[Dataset items]
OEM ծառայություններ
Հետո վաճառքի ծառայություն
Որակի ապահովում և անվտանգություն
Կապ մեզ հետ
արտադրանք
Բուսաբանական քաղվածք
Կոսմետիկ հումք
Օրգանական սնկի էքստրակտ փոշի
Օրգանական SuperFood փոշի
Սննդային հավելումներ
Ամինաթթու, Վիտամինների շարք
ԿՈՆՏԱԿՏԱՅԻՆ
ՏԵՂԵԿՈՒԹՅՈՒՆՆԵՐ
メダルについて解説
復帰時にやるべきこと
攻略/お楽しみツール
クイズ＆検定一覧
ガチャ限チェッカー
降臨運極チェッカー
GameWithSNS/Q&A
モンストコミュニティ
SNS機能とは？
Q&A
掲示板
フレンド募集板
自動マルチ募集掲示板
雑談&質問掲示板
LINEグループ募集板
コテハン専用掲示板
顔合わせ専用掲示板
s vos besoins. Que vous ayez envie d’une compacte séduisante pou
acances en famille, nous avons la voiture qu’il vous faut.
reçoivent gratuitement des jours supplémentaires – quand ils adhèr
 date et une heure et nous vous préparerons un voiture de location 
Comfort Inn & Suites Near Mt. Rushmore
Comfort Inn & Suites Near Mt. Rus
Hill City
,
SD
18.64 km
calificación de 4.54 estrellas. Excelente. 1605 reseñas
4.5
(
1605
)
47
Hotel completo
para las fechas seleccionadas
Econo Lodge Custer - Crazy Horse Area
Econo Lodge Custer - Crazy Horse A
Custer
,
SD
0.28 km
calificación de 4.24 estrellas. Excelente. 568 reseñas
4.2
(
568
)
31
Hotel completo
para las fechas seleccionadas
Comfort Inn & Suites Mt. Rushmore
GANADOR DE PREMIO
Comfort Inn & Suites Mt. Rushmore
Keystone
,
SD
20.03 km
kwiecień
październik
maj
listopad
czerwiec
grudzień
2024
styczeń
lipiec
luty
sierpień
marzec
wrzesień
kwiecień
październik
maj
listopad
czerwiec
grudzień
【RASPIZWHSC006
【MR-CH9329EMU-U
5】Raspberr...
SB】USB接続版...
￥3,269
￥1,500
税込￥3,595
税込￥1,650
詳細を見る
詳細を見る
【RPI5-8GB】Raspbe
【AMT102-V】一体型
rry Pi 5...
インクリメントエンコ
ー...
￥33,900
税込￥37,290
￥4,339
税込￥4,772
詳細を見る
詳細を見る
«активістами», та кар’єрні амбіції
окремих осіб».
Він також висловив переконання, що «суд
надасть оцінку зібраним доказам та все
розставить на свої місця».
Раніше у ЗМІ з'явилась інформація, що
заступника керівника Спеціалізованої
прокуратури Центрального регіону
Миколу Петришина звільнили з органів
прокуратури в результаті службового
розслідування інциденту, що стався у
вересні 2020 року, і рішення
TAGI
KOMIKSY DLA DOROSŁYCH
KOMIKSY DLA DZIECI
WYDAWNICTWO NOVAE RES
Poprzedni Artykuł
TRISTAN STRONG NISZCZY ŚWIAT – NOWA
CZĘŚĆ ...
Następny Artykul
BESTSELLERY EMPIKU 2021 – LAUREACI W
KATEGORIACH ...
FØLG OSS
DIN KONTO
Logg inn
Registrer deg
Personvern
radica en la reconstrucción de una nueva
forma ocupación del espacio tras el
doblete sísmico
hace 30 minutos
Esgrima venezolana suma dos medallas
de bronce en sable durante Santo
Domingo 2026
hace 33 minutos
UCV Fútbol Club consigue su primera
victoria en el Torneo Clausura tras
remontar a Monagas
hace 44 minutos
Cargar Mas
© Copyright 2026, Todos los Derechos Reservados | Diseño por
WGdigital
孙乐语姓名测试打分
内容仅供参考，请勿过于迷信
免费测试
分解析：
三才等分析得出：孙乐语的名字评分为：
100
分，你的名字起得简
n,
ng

Your objective: Copy out each record word for word.

Solution to this exercise:
OEM ծառայություններ
Հետո վաճառքի ծառայություն
Որակի ապահովում և անվտանգություն
Կապ մեզ հետ
արտադրանք
Բուսաբանական քաղվածք
Կոսմետիկ հումք
Օրգանական սնկի էքստրակտ փոշի
Օրգանական SuperFood փոշի
Սննդային հավելումներ
Ամինաթթու, Վիտամինների շարք
ԿՈՆՏԱԿՏԱՅԻՆ
ՏԵՂԵԿՈՒԹՅՈՒՆՆԵՐ
メダルについて解説
復帰時にやるべきこと
攻略/お楽しみツール
クイズ＆検定一覧
ガチャ限チェッカー
降臨運極チェッカー
GameWithSNS/Q&A
モンストコミュニティ
SNS機能とは？
Q&A
掲示板
フレンド募集板
自動マルチ募集掲示板
雑談&質問掲示板
LINEグループ募集板
コテハン専用掲示板
顔合わせ専用掲示板
s vos besoins. Que vous ayez envie d’une compacte séduisante pou
acances en famille, nous avons la voiture qu’il vous faut.
reçoivent gratuitement des jours supplémentaires – quand ils adhèr
 date et une heure et nous vous préparerons un voiture de location 
Comfort Inn & Suites Near Mt. Rushmore
Comfort Inn & Suites Near Mt. Rus
Hill City
,
SD
18.64 km
calificación de 4.54 estrellas. Excelente. 1605 reseñas
4.5
(
1605
)
47
Hotel completo
para las fechas seleccionadas
Econo Lodge Custer - Crazy Horse Area
Econo Lodge Custer - Crazy Horse A
Custer
,
SD
0.28 km
calificación de 4.24 estrellas. Excelente. 568 reseñas
4.2
(
568
)
31
Hotel completo
para las fechas seleccionadas
Comfort Inn & Suites Mt. Rushmore
GANADOR DE PREMIO
Comfort Inn & Suites Mt. Rushmore
Keystone
,
SD
20.03 km
kwiecień
październik
maj
listopad
czerwiec
grudzień
2024
styczeń
lipiec
luty
sierpień
marzec
wrzesień
kwiecień
październik
maj
listopad
czerwiec
grudzień
【RASPIZWHSC006
【MR-CH9329EMU-U
5】Raspberr...
SB】USB接続版...
￥3,269
￥1,500
税込￥3,595
税込￥1,650
詳細を見る
詳細を見る
【RPI5-8GB】Raspbe
【AMT102-V】一体型
rry Pi 5...
インクリメントエンコ
ー...
￥33,900
税込￥37,290
￥4,339
税込￥4,772
詳細を見る
詳細を見る
«активістами», та кар’єрні амбіції
окремих осіб».
Він також висловив переконання, що «суд
надасть оцінку зібраним доказам та все
розставить на свої місця».
Раніше у ЗМІ з'явилась інформація, що
заступника керівника Спеціалізованої
прокуратури Центрального регіону
Миколу Петришина звільнили з органів
прокуратури в результаті службового
розслідування інциденту, що стався у
вересні 2020 року, і рішення
TAGI
KOMIKSY DLA DOROSŁYCH
KOMIKSY DLA DZIECI
WYDAWNICTWO NOVAE RES
Poprzedni Artykuł
TRISTAN STRONG NISZCZY ŚWIAT – NOWA
CZĘŚĆ ...
Następny Artykul
BESTSELLERY EMPIKU 2021 – LAUREACI W
KATEGORIACH ...
FØLG OSS
DIN KONTO
Logg inn
Registrer deg
Personvern
radica en la reconstrucción de una nueva
forma ocupación del espacio tras el
doblete sísmico
hace 30 minutos
Esgrima venezolana suma dos medallas
de bronce en sable durante Santo
Domingo 2026
hace 33 minutos
UCV Fútbol Club consigue su primera
victoria en el Torneo Clausura tras
remontar a Monagas
hace 44 minutos
Cargar Mas
© Copyright 2026, Todos los Derechos Reservados | Diseño por
WGdigital
孙乐语姓名测试打分
内容仅供参考，请勿过于迷信
免费测试
分解析：
三才等分析得出：孙乐语的名字评分为：
100
分，你的名字起得简
n,
ng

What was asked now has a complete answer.